Both organizations use clever partnerships and promotions to capture the attention of potential adopters. Here are some ideas:
Lesson Barns. Ford recommends partnering with lesson barns and private boarding facilities that may be interested in adopting a senior horse for teaching basic horse care (grooming, hoof care, tacking up). This is a win-win because the facility gets experienced and safe horses for novice customers and the horses get doted upon by many people. She also suggests trying to secure a discounted boarding rate for people who adopt special needs and senior horses.
Seniors for Seniors. In 2017, RVR began a “Save Our Seniors” promotion, encouraging seniors—including many people as young as their mid-50s—to adopt older horses. This marketing tactic is working well for the group, which has so far adopted out 14 senior horses.
Horse Shows. Turner suggests partnering with local horse shows on special awards for senior and special needs horses to bring them more attention. Several local horse shows got on board and now give out a “See What This Old Horse Can Do” award.
Horses as Matchmakers. Ford encourages groups to let horses make their own connections with visitors. She says horses often sell themselves and that by “gently exposing adopters to special needs horses, the horses can work their magic.” Moon was a special needs horse at RVR with a cleft palate who was adopted by a family who was not looking for a special needs horse but fell in love with him when an adoption counselor casually pointed him out.
Group Adoptions. Allowing multiple people to adopt one horse can embolden on-the-fence-adopters to become horse owners. This is a great option for first-time adopters to share costs and support one another and gives the horses more people to love and support them.
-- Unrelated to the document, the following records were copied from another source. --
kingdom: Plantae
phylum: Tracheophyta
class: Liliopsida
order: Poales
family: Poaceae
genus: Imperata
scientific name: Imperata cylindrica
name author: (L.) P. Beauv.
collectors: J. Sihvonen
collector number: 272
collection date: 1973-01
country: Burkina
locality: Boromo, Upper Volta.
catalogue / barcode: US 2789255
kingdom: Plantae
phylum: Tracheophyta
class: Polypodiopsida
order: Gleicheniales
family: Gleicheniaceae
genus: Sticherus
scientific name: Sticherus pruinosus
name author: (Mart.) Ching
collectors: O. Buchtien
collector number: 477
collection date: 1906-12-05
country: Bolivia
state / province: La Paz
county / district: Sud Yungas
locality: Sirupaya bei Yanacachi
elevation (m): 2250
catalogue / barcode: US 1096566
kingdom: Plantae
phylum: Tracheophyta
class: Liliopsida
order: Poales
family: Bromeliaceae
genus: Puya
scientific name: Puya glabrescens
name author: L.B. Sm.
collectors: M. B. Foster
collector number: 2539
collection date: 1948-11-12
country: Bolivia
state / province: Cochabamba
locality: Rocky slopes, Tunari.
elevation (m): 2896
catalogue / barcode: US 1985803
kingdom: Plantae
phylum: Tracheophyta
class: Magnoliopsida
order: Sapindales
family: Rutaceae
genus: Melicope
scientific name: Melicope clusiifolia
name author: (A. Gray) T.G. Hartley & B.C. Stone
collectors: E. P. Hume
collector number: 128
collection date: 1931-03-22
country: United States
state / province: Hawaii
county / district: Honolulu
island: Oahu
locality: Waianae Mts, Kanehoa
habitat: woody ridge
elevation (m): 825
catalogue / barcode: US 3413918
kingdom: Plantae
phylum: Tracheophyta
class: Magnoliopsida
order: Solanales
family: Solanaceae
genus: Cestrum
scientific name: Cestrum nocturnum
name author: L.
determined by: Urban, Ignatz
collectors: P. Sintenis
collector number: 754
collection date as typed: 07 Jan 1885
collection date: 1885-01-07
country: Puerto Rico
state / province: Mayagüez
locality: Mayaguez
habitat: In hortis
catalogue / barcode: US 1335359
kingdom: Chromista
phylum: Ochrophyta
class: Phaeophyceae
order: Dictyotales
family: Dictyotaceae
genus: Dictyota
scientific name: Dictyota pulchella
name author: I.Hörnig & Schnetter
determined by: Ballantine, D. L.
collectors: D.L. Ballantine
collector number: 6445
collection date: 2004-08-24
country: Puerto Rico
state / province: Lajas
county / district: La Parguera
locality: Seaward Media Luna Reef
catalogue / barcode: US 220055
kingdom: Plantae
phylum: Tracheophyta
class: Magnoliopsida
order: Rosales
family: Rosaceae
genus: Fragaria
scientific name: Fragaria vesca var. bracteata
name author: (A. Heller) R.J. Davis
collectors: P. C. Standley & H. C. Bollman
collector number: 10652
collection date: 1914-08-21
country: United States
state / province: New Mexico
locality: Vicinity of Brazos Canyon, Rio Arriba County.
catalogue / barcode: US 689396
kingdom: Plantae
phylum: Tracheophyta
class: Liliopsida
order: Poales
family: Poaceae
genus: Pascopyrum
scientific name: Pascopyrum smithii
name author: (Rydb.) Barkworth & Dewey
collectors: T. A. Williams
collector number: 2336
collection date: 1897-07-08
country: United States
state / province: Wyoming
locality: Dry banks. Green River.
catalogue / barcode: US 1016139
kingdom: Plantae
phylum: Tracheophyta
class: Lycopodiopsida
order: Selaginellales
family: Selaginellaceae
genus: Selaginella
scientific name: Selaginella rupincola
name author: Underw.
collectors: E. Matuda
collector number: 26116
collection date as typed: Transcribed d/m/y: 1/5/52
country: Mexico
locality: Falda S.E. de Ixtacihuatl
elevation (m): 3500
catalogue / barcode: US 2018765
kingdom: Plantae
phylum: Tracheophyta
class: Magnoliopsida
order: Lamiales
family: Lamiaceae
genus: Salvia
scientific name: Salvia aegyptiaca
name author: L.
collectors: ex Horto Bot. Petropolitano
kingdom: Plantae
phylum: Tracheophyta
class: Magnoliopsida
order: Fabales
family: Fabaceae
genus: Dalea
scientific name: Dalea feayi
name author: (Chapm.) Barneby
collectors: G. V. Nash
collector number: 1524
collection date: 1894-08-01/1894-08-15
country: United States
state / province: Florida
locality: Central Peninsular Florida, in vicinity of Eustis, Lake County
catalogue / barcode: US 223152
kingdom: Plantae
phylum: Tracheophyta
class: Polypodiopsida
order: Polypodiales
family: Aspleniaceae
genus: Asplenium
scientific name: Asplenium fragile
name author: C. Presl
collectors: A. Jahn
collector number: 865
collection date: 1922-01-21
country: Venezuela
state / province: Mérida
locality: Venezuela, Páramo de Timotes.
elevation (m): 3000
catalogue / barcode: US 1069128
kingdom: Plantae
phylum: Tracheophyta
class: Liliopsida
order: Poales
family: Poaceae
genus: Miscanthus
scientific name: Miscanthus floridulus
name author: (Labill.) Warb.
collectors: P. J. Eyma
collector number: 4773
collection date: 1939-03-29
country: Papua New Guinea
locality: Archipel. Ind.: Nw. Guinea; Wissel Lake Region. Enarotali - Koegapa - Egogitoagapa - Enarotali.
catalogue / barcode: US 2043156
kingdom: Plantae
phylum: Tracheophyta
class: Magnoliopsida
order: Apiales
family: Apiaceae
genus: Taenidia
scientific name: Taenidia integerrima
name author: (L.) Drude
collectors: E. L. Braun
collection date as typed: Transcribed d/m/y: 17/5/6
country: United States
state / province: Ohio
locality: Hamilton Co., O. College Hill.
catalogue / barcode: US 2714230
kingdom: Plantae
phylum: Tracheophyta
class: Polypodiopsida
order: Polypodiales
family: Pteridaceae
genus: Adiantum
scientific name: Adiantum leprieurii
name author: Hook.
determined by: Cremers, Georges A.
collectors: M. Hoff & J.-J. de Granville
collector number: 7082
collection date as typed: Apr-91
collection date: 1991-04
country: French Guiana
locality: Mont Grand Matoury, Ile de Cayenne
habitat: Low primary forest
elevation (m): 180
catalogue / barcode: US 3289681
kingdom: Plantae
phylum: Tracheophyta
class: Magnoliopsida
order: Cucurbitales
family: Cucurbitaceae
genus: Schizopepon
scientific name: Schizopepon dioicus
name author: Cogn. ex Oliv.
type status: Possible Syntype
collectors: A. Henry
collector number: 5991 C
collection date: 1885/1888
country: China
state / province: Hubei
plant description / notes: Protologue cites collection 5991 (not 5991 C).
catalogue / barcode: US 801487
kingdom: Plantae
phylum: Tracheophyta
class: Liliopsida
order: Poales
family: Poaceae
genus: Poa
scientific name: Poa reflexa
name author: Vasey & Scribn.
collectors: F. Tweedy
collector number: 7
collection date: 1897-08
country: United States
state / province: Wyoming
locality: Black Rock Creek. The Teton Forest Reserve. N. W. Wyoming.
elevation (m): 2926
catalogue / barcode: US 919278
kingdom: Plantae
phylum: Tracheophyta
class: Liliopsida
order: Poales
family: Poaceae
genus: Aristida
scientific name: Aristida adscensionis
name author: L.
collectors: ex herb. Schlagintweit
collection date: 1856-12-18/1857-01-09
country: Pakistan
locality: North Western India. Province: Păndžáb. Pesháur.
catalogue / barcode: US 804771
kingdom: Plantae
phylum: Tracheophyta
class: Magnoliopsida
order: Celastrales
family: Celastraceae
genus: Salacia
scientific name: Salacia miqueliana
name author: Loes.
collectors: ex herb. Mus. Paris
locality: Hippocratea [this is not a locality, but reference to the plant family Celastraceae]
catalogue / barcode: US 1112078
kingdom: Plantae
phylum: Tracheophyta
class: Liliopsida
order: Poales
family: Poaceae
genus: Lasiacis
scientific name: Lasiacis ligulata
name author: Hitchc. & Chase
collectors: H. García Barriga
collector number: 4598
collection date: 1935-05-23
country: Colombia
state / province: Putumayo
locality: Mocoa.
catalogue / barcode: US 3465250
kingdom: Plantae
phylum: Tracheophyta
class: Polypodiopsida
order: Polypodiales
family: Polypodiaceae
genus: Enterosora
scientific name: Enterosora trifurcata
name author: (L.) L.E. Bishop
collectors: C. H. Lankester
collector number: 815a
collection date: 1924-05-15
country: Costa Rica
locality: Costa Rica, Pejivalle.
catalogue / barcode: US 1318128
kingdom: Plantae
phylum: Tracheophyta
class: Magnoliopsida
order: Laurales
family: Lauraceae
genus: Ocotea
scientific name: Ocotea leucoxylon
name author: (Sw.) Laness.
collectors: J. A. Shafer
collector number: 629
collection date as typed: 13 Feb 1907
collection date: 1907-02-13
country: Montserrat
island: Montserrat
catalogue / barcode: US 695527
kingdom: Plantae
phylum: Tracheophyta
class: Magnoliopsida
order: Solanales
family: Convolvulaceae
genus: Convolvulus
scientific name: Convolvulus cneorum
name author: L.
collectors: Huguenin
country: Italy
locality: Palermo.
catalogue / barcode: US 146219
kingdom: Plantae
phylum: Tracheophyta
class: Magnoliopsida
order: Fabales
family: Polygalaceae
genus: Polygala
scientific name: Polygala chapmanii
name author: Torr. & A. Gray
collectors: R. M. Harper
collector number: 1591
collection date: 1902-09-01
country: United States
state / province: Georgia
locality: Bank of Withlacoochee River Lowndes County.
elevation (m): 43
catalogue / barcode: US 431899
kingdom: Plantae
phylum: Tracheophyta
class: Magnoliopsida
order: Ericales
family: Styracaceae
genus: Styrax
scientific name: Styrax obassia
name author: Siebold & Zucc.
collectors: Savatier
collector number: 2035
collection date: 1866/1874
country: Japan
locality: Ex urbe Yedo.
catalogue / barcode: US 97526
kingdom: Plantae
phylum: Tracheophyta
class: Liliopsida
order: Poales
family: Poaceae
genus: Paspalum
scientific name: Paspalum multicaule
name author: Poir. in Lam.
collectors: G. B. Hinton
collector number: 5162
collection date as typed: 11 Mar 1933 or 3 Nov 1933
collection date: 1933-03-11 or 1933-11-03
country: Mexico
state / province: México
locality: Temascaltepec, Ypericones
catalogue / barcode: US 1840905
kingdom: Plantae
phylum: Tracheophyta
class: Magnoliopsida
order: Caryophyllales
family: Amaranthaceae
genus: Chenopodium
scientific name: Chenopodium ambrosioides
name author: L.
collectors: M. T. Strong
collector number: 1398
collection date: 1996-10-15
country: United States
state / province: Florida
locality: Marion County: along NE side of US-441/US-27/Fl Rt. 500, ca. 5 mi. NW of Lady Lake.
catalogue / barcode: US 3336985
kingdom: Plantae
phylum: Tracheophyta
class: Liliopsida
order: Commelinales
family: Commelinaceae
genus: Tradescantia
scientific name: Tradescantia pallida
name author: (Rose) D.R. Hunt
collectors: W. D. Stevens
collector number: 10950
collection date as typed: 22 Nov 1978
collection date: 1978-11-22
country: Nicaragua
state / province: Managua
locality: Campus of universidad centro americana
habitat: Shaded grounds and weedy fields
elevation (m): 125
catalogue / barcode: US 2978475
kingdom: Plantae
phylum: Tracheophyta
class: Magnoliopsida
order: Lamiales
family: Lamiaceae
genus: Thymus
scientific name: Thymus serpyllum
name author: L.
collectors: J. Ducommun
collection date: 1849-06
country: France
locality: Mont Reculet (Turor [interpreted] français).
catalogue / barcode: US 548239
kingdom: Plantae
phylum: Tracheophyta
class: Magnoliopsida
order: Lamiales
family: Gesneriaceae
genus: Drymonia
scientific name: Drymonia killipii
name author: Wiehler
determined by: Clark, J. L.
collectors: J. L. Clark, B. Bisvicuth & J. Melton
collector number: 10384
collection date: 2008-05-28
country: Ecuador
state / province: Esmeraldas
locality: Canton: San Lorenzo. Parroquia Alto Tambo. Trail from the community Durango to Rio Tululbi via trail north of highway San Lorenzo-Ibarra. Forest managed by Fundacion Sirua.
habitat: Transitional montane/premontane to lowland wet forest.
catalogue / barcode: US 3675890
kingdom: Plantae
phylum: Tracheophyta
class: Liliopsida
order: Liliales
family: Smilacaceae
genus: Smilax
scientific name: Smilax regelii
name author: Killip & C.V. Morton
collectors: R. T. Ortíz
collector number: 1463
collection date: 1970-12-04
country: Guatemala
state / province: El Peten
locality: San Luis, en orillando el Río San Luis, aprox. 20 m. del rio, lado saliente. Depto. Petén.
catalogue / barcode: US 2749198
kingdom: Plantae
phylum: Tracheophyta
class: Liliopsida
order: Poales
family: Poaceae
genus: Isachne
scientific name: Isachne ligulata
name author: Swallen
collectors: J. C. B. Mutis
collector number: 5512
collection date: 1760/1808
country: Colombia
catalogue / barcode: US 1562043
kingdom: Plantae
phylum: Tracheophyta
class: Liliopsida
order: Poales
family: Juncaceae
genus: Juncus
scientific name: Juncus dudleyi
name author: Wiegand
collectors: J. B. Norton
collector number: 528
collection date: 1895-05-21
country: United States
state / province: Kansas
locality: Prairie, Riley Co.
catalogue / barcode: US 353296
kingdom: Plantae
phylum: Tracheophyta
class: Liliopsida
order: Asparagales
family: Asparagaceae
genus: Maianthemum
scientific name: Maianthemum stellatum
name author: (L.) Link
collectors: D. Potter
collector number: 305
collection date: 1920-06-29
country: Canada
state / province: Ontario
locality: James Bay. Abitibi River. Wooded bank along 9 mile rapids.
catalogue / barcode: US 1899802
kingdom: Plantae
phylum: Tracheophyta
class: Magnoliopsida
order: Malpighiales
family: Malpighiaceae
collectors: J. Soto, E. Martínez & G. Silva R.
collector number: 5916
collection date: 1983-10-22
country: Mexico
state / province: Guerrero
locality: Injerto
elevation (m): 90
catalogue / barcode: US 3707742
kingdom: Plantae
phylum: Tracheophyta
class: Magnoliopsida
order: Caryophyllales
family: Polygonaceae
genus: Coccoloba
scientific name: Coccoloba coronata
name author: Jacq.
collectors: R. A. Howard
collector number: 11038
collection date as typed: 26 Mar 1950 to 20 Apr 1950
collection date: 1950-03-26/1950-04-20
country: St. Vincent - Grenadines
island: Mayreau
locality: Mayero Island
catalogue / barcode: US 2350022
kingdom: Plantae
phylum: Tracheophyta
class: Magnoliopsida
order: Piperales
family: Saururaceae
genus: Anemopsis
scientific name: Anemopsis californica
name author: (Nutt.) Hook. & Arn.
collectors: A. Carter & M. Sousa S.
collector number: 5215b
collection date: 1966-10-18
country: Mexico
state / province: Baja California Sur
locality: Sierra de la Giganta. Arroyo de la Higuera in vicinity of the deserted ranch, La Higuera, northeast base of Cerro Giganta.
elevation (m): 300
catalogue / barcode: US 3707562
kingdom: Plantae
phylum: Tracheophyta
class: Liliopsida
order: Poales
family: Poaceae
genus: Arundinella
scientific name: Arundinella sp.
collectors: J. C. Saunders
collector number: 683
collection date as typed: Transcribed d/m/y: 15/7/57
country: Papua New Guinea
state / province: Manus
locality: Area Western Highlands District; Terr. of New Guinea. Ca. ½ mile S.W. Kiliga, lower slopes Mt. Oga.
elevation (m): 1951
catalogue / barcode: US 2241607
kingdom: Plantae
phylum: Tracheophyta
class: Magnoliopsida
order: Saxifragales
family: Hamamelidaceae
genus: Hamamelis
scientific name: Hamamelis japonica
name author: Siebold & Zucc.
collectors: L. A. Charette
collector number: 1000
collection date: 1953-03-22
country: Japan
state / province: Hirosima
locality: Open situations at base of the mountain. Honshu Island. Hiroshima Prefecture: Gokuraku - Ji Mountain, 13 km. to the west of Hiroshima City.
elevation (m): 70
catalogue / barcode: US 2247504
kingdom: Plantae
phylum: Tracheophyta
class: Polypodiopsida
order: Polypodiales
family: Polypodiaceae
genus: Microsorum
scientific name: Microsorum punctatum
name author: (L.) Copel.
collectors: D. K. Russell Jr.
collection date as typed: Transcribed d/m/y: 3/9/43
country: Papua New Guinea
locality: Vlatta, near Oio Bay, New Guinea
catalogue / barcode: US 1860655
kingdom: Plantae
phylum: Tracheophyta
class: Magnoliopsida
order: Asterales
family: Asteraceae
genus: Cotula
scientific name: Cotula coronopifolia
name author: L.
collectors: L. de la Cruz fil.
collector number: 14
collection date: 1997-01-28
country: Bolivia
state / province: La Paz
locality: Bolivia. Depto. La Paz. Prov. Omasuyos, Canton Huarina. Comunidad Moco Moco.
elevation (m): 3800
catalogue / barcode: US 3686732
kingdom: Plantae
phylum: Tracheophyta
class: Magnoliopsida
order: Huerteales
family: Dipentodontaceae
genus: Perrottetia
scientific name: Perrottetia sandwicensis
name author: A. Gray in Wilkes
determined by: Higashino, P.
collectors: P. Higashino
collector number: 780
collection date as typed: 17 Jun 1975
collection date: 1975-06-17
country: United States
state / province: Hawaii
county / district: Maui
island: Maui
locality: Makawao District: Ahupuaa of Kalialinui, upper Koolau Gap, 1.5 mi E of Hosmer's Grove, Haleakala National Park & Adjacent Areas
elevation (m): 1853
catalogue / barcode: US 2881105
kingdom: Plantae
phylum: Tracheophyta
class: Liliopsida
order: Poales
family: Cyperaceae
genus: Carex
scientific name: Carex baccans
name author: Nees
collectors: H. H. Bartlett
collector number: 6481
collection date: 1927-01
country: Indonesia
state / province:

They have programs to match inexperienced horse people with horses and mentors—all of which have the goal of cultivating new adopters. One of the programs, Hands on Horses, includes bi-weekly grooming sessions and educational speakers to help develop new horse owners.
Provide ongoing support. Providing support to adopters before, during and after they adopt will help them overcome concerns they may have about taking on a special needs horse. In the case of Moon, the horse with the cleft palate, RVR made sure their vet was available to speak with the adopter’s vet to explain Moon’s special feeding protocol.
Ford says flexibility is key for supporting adopters. One adopter, for example, had recently lost a senior horse and wanted to get a companion for her remaining senior. However, she was in her 70s and worried that if she passed away before her horses, her family would be stuck placing two senior horses.
To address her concern, RVR created an addendum to the adoption contract promising they would come pick up the horse and assume ownership of her if the adopter passed away first.
Turner also recommends providing safety net support to any adopters who may end up in an emergency. “Sometimes if people just get some help to keep the horse they have, the horse doesn’t need placement” she points out.